Edit: After a few days of experimenting with the proposed solutions I have concluded that the only way that works well enough for me is Mike Dunlavey's suggestion, even though this creates many other difficulties with cost components that have different units. I am practically forced to compare apples with oranges.
So, I put some effort into "normalizing" the values. First, deadline_cost is a sum of squares, so it grows exponentially while the other components grow linearly. To address this I use the square root to get a similar growth rate. Second, I developed a function that computes a linear combination of the costs, but auto-adjusts the coefficients according to the highest cost component seen so far.
For example, if the tuple of highest costs is (A, B, C) and the input cost vector is (x, y, z), the linear combination is BCx + Cy + z. That way, no matter how high z gets it will never be more important than an x value of 1.
This creates "jaggies" in the cost function as new maximum costs are discovered. For example, if C goes up then BCx and Cy will both be higher for a given (x, y, z) input and so will differences between costs. A higher cost difference means that the acceptance probability will drop, as if the temperature was suddenly lowered an extra step. In practice though this is not a problem because the maximum costs are updated only a few times in the beginning and do not change later. I believe this could even be theoretically proven to converge to a correct result since we know that the cost will converge toward a lower value.
One thing that still has me somewhat confused is what happens when the maximum costs are 1.0 and lower, say 0.5. With a maximum vector of (0.5, 0.5, 0.5) this would give the linear combination 0.5*0.5*x + 0.5*y + z, i.e. the order of precedence is suddenly reversed. I suppose the best way to deal with it is to use the maximum vector to scale all values to given ranges, so that the coefficients can always be the same (say, 100x + 10y + z). But I haven't tried that yet.
mbeckish is right.
Could you make a linear combination of the different energies, and adjust the coefficients?

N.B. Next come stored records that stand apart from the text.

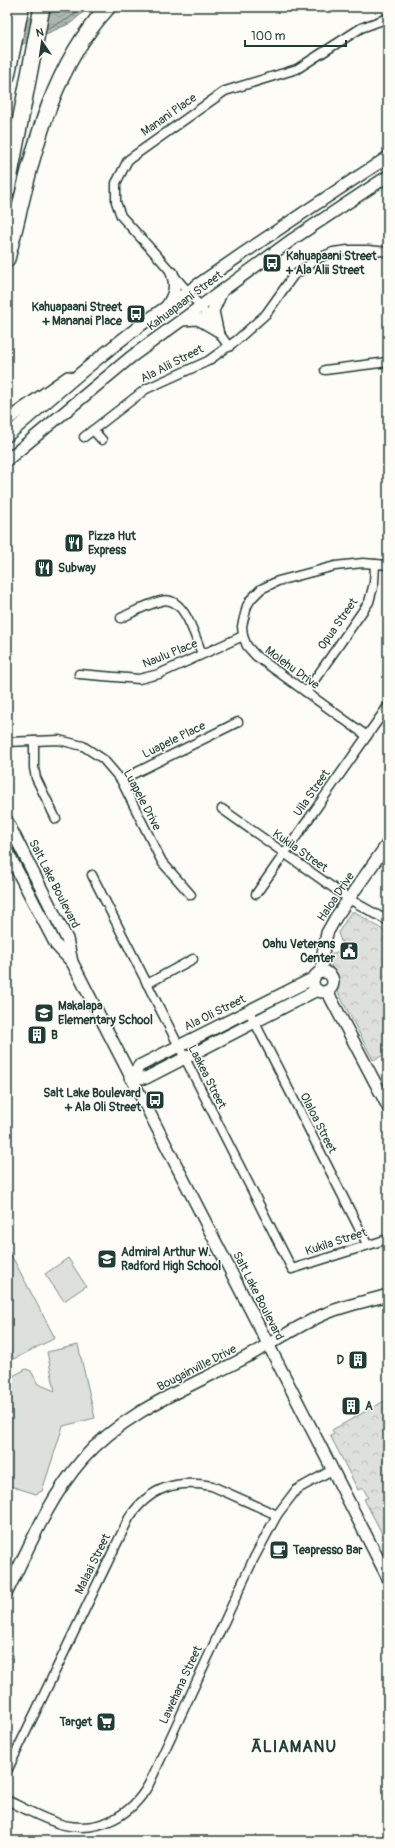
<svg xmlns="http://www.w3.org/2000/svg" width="395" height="1848" viewBox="0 0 395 1848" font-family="Pangolin,sans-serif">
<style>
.grass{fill:#dde0db;stroke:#7e8e88}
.park{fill:url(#park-crowns);stroke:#7e8e88}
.water{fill:url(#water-waves);stroke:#75877f}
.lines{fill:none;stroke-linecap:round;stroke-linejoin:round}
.shore{stroke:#586e66;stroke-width:1}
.street-casing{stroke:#1f3d34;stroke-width:11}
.secondary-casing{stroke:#1f3d34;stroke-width:14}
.highway-casing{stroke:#1f3d34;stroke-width:18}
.street{stroke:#fdfcf7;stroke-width:8}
.secondary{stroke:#fdfcf7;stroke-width:11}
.highway{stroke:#fdfcf7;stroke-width:15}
.labels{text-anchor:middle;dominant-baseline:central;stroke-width:3;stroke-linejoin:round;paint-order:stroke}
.street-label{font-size:12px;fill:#1f3d34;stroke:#fdfcf7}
.poi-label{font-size:12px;font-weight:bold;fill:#1f3d34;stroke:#fdfcf7;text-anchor:start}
.district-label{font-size:16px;font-weight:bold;letter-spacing:1px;fill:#1f3d34;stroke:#fdfcf7}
</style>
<defs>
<pattern id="park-crowns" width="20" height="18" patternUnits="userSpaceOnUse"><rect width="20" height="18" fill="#dde0db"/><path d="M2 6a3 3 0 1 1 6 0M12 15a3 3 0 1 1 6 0" fill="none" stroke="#bdc1bd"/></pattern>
<pattern id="water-waves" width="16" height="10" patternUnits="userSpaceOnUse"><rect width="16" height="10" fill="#aeb8b1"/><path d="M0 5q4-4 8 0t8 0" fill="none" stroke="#8d9791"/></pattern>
</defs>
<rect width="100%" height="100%" fill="#fdfcf7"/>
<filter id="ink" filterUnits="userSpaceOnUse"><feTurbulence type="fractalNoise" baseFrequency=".025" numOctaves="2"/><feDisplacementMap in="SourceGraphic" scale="8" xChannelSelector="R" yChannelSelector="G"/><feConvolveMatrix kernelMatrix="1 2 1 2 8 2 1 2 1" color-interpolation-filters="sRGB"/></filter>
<g filter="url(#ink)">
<!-- grass -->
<g class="grass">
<polygon points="7,1247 55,1338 14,1359 7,1345"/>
<polygon points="68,1258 86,1286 64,1301 45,1274"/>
<polygon points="78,1345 95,1418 63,1426 42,1491 36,1494 7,1485 7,1377 13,1376 26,1369 31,1371 38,1384 55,1391 47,1352"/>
</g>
<!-- park -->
<g class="park">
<polygon points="351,912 355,912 386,932 388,929 388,1053 373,1060 337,990 337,979 331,966 332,954 339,951 342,944 338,933"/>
<polygon points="388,1399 388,1537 386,1541 364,1499 368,1497 363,1488 358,1490 330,1435 334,1433 332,1430"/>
</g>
<!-- water -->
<polygon class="water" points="52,7 89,7 71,23 7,51 7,30"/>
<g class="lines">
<!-- shore -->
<polyline class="shore" points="46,29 68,19 83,7"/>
<defs>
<g id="street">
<polyline points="229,347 200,306 160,259 121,216 116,202 116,183 128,160 225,91 297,69 361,28 388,18"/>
<polyline points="325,370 388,362"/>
<polyline points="93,430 102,440"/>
<polyline points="84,437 146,389 208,361 237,340 266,314 293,276 319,258 333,252 348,250 368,250 388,252"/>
<path d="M 121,618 C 134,612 147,604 161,601 C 184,594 195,637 202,654"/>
<polyline points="79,674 139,679 159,674 243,636"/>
<polyline points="306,692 369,602 374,583 375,564"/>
<polyline points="367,736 256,656 247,646 243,636 242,626 247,606 251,599 261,589 278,581 335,566 363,563 388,565"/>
<polyline points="34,741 34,768 36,778 56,819"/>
<polyline points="7,742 59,740 83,746 103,759 121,780 162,862 191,895"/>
<polyline points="121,780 238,722"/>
<polyline points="222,809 349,899 388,921"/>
<polyline points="92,875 292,1269 388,1239"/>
<polyline points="256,894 388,706"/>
<polyline points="147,984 193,959"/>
<polyline points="249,1011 367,1244"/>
<path d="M 7,1771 L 129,1518 C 150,1487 177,1479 212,1486 L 277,1515"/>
<path d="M 7,1800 C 25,1809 44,1820 64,1825 C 100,1833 132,1815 149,1784 L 253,1560 L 277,1515 L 296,1490 L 332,1470"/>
</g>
<g id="secondary">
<path d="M 167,306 C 174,295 177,286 172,273"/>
<polyline points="182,320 198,319 217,330"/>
<polyline points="217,330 213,311 222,291"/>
<polyline points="7,420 68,377"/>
<path d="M 7,436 C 55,395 102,353 152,317 C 229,262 308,209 388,157"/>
<polyline points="7,460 131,357 293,239 388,176"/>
<polyline points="7,821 67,939 72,962 388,1578"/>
<polyline points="7,851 56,945 71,961"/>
<circle cx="323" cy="982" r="10"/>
<polyline points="322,972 322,958 327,933 336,917 388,843"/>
<polyline points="327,991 388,1107"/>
<polyline points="130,1077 146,1078 317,990"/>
<polyline points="132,1077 139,1066 314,978"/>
<path d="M 7,1592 C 29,1547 49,1498 82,1460 C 123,1413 182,1390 237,1362 C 267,1347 296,1326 327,1313 C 346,1305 368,1301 388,1295"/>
</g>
<g id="highway">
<polyline points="7,76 21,7"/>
<polyline points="7,190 42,7"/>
<path d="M 7,259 C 30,171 44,76 108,7"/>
</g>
</defs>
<!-- street casing -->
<use href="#street" class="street-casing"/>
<!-- secondary casing -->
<use href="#secondary" class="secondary-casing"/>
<!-- highway casing -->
<use href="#highway" class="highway-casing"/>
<!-- street -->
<use href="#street" class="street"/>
<!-- secondary -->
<use href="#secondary" class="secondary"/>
<!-- highway -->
<use href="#highway" class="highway"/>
</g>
</g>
<!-- icons -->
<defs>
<symbol id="bus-square" viewBox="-11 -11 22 22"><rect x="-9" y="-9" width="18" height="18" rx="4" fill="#1f3d34" stroke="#fdfcf7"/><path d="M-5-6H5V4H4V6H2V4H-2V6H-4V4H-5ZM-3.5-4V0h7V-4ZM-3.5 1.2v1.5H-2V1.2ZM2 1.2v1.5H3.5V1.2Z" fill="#fff"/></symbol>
<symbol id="restaurant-square" viewBox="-11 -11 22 22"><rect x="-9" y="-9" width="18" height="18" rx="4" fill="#1f3d34" stroke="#fdfcf7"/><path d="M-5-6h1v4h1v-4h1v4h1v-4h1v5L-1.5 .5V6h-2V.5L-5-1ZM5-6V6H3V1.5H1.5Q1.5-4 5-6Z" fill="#fff"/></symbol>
<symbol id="civic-square" viewBox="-11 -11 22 22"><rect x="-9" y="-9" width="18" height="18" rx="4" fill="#1f3d34" stroke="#fdfcf7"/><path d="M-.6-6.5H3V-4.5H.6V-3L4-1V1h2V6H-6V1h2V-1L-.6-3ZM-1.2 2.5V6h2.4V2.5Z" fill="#fff"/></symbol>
<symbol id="school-square" viewBox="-11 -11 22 22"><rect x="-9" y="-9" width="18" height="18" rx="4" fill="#1f3d34" stroke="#fdfcf7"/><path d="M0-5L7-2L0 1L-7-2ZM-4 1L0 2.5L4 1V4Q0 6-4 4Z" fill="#fff"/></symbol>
<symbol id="building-square" viewBox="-11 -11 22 22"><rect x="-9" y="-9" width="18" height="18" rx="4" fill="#1f3d34" stroke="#fdfcf7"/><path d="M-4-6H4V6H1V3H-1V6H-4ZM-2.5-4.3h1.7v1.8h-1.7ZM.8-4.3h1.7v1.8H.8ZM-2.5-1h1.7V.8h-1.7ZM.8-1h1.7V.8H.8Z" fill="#fff"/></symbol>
<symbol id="cafe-square" viewBox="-11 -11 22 22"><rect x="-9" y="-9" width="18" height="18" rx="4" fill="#1f3d34" stroke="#fdfcf7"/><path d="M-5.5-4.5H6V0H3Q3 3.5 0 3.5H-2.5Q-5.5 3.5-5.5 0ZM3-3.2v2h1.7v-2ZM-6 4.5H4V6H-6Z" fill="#fff"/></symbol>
<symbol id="supermarket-square" viewBox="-11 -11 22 22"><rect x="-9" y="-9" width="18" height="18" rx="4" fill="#1f3d34" stroke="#fdfcf7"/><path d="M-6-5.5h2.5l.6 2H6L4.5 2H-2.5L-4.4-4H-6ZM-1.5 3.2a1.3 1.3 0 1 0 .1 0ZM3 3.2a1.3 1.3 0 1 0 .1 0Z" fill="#fff"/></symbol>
</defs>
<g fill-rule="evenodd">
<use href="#bus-square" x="261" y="252" width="22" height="22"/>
<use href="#bus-square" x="125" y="303" width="22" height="22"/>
<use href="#restaurant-square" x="63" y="532" width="22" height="22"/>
<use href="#restaurant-square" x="33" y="557" width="22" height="22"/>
<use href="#civic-square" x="338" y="940" width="22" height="22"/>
<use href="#school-square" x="33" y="1002" width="22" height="22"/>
<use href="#building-square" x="26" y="1024" width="22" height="22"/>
<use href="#bus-square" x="144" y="1089" width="22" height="22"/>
<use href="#school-square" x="96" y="1248" width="22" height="22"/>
<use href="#building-square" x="347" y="1349" width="22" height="22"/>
<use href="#building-square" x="340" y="1395" width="22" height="22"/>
<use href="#cafe-square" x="268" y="1539" width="22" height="22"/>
<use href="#supermarket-square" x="95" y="1711" width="22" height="22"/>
</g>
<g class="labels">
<!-- street labels -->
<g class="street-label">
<text transform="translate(169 115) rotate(-35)">Manani Place</text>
<text transform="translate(185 301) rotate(-37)">Kahuapaani Street</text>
<text transform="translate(172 364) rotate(-27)">Ala Alii Street</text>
<text transform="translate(338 624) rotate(-55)">Opua Street</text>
<text transform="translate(170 654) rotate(-22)">Naulu Place</text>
<text transform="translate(292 668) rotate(36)">Molehu Drive</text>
<text transform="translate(174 740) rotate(-26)">Luapele Place</text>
<text transform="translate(312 793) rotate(-55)">Uila Street</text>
<text transform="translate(142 800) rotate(62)">Luapele Drive</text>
<text transform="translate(300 851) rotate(35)">Kukila Street</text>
<text transform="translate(54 884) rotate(63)">Salt Lake Boulevard</text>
<text transform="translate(336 897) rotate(-56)">Haloa Drive</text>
<text transform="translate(215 1013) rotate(-26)">Ala Oli Street</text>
<text transform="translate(207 1077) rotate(63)">Laakea Street</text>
<text transform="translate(318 1123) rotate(63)">Olaloa Street</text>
<text transform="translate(336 1242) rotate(-18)">Kukila Street</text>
<text transform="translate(258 1296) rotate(63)">Salt Lake Boulevard</text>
<text transform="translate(197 1368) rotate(-27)">Bougainville Drive</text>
<text transform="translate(93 1564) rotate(-64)">Malaai Street</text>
<text transform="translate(181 1685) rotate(-65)">Lawehana Street</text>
</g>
<!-- poi labels -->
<g class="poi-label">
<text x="286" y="256">Kahuapaani Street<tspan x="286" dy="14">+ Ala Alii Street</tspan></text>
<text x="122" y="307" text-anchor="end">Kahuapaani Street<tspan x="122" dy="14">+ Mananai Place</tspan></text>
<text x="88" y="536">Pizza Hut<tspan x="88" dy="14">Express</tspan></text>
<text x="58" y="568">Subway</text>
<text x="335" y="944" text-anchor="end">Oahu Veterans<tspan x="335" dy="14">Center</tspan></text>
<text x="58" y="1006">Makalapa<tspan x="58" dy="14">Elementary School</tspan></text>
<text x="51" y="1035">B</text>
<text x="141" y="1093" text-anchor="end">Salt Lake Boulevard<tspan x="141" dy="14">+ Ala Oli Street</tspan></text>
<text x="121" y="1252">Admiral Arthur W.<tspan x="121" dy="14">Radford High School</tspan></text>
<text x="344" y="1360" text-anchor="end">D</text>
<text x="365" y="1406">A</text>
<text x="293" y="1550">Teapresso Bar</text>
<text x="92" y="1722" text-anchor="end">Target</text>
</g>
<!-- district labels -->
<g class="district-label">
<text x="294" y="1747">ĀLIAMANU</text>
</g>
</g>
<!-- margin -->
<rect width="395" height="1848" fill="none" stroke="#fdfcf7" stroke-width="24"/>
<rect x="12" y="12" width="371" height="1824" fill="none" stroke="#1f3d34" stroke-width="1.5" filter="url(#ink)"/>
<!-- north arrow -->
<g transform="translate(42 42) rotate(347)" stroke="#fdfcf7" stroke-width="3" paint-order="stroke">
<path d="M0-3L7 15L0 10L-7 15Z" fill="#1f3d34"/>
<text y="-6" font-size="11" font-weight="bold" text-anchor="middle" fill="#1f3d34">N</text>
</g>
<!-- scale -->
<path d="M245 40v6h101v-6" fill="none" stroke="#1f3d34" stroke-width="2"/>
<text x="251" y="40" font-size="12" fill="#1f3d34" stroke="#fdfcf7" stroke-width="3" paint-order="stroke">100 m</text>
</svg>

Possibly log-transforming them in and out?
I've done some MCMC using Metropolis-Hastings. In that case I'm defining the (non-normalized) log-likelihood of a particular state (given its priors), and I find that a way to clarify my thinking about what I want.
I would take a hint from multi-objective evolutionary algorithm (MOEA) and have it transition if all of the objectives simultaneously pass with the acceptance_probability function you gave. This will have the effect of exploring the Pareto front much like the standard simulated annealing explores plateaus of same-energy solutions.
However, this does give up on the idea of having the first one take priority.
You will probably have to tweak your parameters, such as giving it a higher initial temperature.
I would consider something along the lines of:
If (new deadline_cost > old deadline_cost)
return (calculate probability)
else if (new global finish time > old global finish time)
return (calculate probability)
else if (new split cost > old split cost)
return (calculate probability)
else
return (1.0)
Of course each of the three places you calculate the probability could use a different function.
It depends on what you mean by "takes precedence".
For example, what if the deadline_cost goes down by 0.001, but the global_finish_time cost goes up by 10000? Do you return 1.0, because the deadline_cost decreased, and that takes precedence over anything else?
This seems like it is a judgment call that only you can make, unless you can provide enough background information on the project so that others can suggest their own informed judgment call.